Even after seven rounds of IVF treatment, she did not conceive.
“After several cycles, you realise IVF is not a magic bullet. Every woman’s body is unique and a one-size-fits-all approach just doesn’t work. Sure, a good doctor personalises the plan, but there are so many factors at play and trial-and-error involved.”
Nonetheless, on a bad day, Ms Sanders couldn’t shake the feeling that she had “failed” as a woman, a wife, and was somehow broken.
“I think we can agree that as women living in today’s world, we are exceptionally busy and focused on our careers or passions and, at the same time, there’s also this innate desire to be a mother. It’s almost like it is written in our genes,” she says. “But for me, this will never define my worth as a woman.”
The turning point came when she realised these self-limiting beliefs were not exclusive to her fertility struggles, and that they were mostly driven by her inner fears.
Gradually, Ms Sanders learnt not to be afraid of envisioning a future that may not necessarily align with the “best-case scenario” or match her own expectations, including stepping into motherhood.

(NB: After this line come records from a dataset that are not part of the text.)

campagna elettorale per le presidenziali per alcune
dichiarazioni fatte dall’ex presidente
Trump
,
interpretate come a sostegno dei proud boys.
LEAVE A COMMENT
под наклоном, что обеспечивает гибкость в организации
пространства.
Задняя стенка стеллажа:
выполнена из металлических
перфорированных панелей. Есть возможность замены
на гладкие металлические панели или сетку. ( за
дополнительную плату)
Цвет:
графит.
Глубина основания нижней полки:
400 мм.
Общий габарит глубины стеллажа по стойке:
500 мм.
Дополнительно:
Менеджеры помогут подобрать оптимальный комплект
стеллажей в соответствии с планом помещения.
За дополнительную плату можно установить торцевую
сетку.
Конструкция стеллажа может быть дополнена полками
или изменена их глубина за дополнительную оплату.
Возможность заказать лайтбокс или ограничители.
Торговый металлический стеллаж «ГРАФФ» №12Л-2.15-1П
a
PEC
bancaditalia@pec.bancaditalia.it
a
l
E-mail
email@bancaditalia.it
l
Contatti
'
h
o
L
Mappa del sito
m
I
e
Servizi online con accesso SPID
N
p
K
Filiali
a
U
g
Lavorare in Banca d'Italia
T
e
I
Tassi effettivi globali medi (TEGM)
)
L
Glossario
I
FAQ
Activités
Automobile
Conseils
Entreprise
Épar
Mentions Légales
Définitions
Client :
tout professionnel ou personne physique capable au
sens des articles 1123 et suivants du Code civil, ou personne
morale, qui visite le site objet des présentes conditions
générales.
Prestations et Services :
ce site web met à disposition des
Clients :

“Being a woman, being strong and feminine, is about accepting who I am and who I am not... Maybe creating a family will happen, maybe it won’t, but however it goes, that’s just one piece of who I am.”
Even with advances in reproductive medicine, KKIVF Centre’s Dr Liu says “it is not possible for IVF to achieve a 100 per cent success rate, and IVF should not be relied on to increase our fertility rate”.
“It is important to acknowledge the diverse experiences and challenges people face on their path to parenthood,” she notes empathetically.
Mrs Padia adds: “We know IVF is not a perfect method. But it is the only thing we have got to hold on to, even with all these complications, to even have a chance to have a biological child.”